# Ferrari from Ferris Bueller's Day Off



## Modlerbob (Feb 10, 2011)

When I saw this kit in a local hobby shop I decided to add it to my collection. The kit is by Academy and, I guess, because of licensing problems it is simply labeled as a European Sports Car. It took me a while to get around to finishing it as there were problems with the first try at painting the body. I ended up using Tamiya gloss red which went on smoothly. I just built it straight from the box so there is no wiring and not even any radiator hoses.


----------



## terryr (Feb 11, 2001)

Hey, this is nice. And no comments?

This appears to be a real Ferrari. The Bueller car was a kitcar with MGB parts. Looked the part though.

Needs the skidplate too, the way the car jockeys jumped it.


----------



## robiwon (Oct 20, 2006)

Very nice build!!


----------



## SteveR (Aug 7, 2005)

terryr said:


> The Bueller car was a kitcar with MGB parts. Looked the part though.

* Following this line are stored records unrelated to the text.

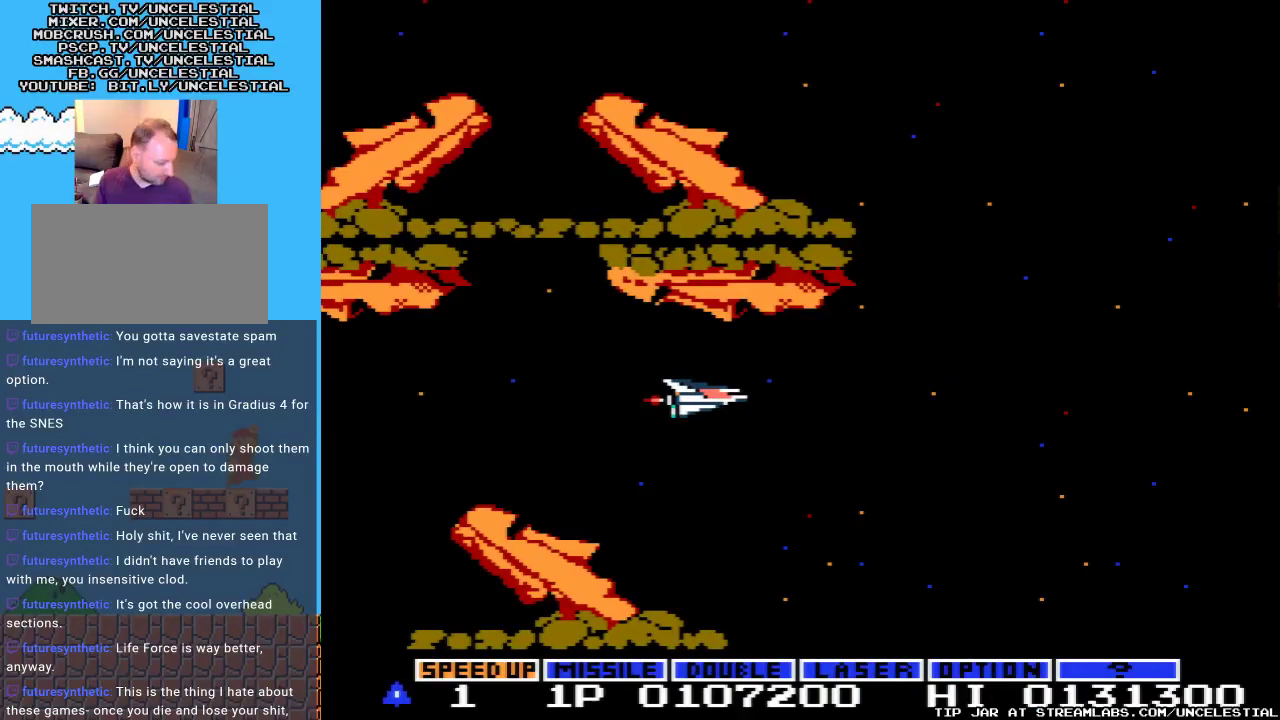
{"buttons": [], "events": [[100, "START", "down"], [267, "START", "up"]]}
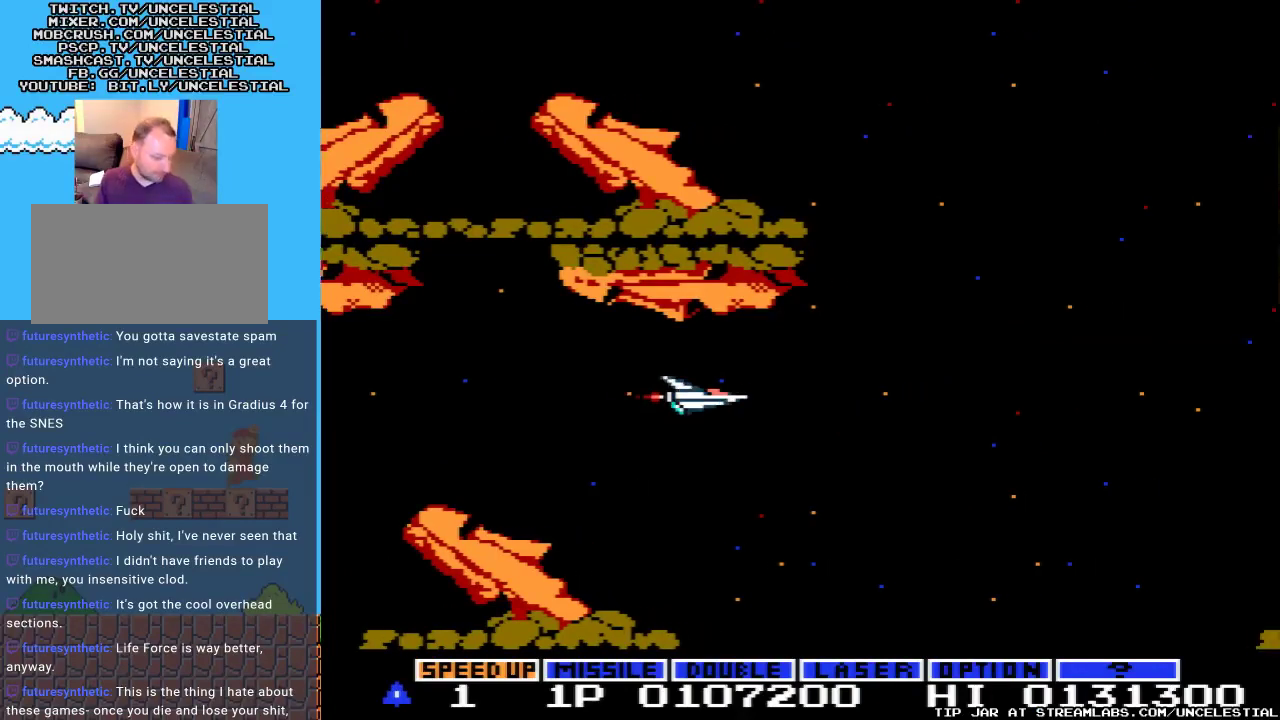
{"buttons": [], "events": []}
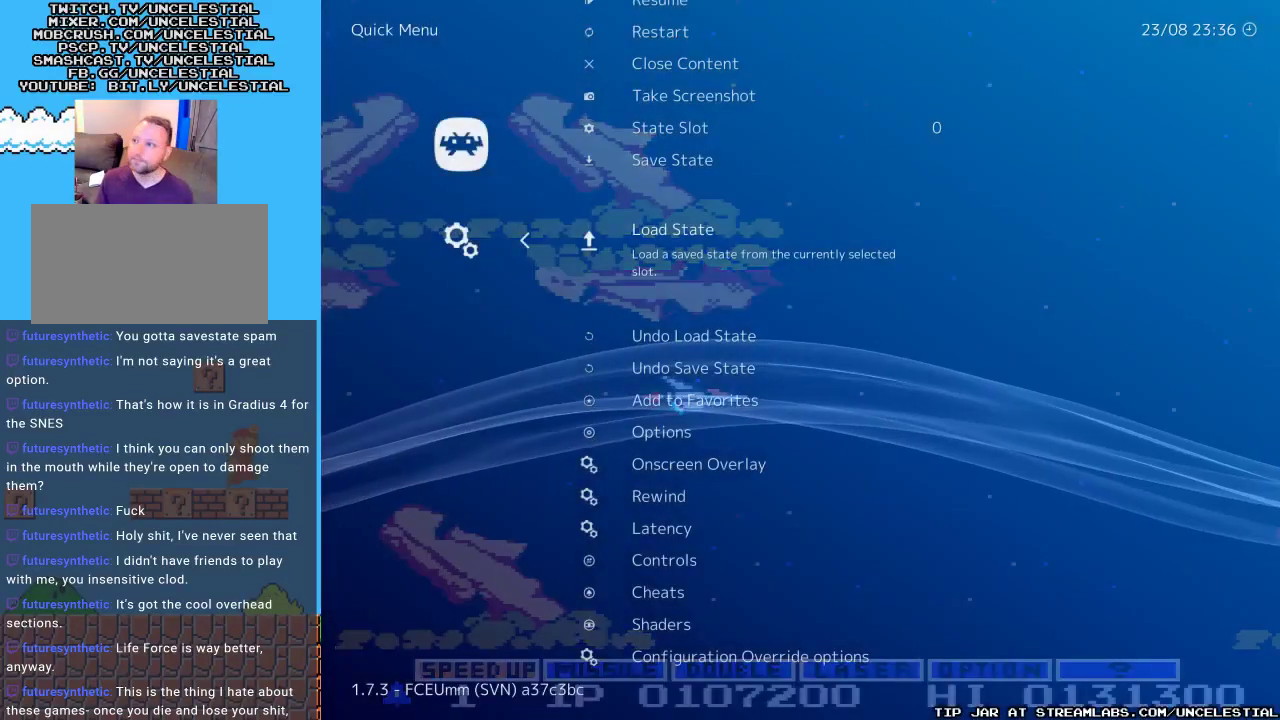
{"buttons": ["B"], "events": [[500, "B", "down"]]}
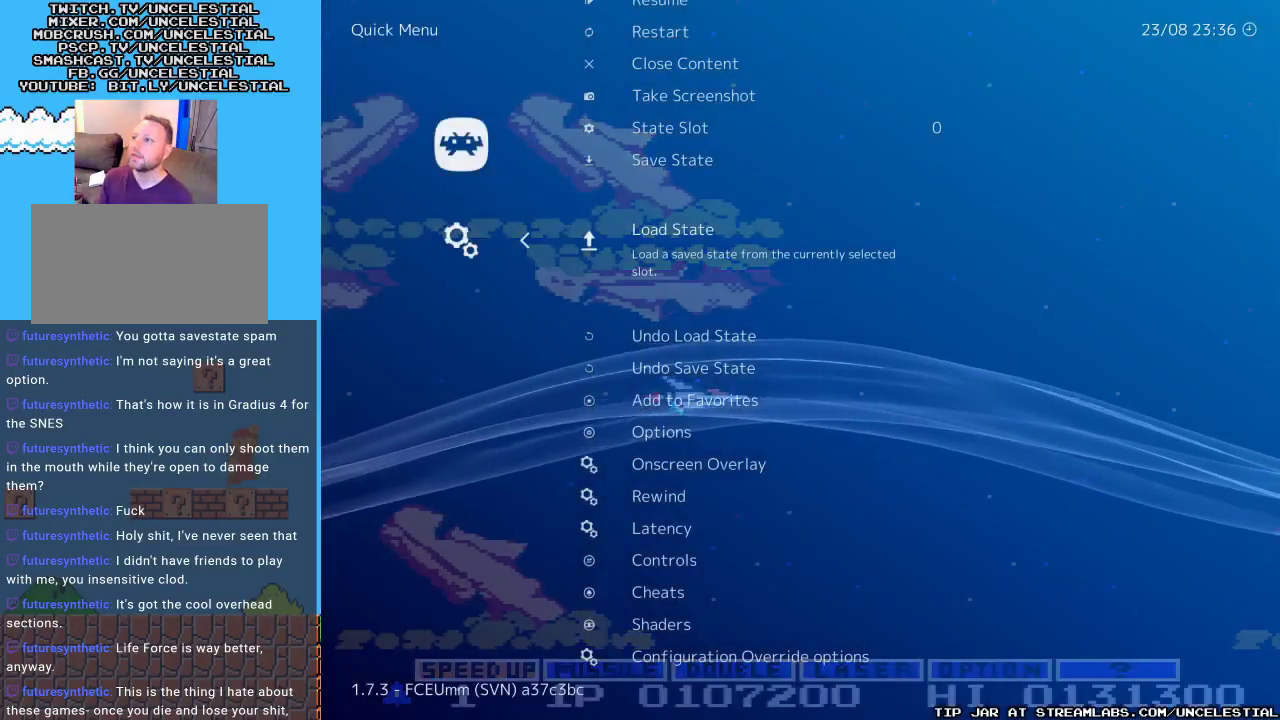
{"buttons": ["START"], "events": [[133, "B", "up"], [400, "START", "down"]]}
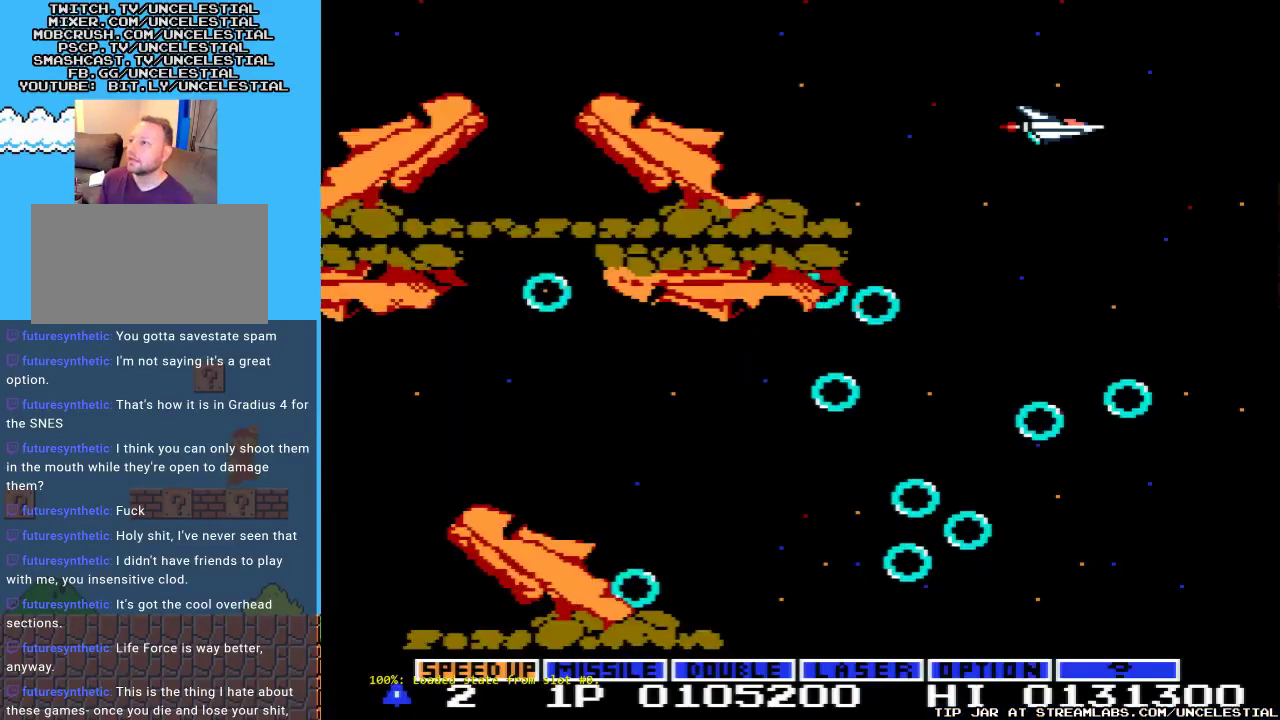
{"buttons": ["DPAD_DOWN"], "events": [[67, "START", "up"], [333, "DPAD_RIGHT", "down"], [467, "DPAD_DOWN", "down"], [500, "DPAD_RIGHT", "up"]]}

Yep: Modena (not Ferrari) Spyder.

https://www.mecum.com/lot-detail/CA0813-161586/0/1963-Modena-Spyder-California/5-Speed/


----------



## aussiemuscle308 (Dec 2, 2014)

it's nicely built and looks the part


----------



## robiwon (Oct 20, 2006)

Needs a Ferrari emblem on the nose. I have some extra if you need one.


----------



## DCH10664 (Jul 16, 2012)

Very Nice ! :thumbsup:


----------



## terryr (Feb 11, 2001)

SteveR said:


> Yep: Modena (not Ferrari) Spyder.
> 
> https://www.mecum.com/lot-detail/CA0813-161586/0/1963-Modena-Spyder-California/5-Speed/


First time I saw the complete story.

$300,000? I think I'll take a copy of the copy.


----------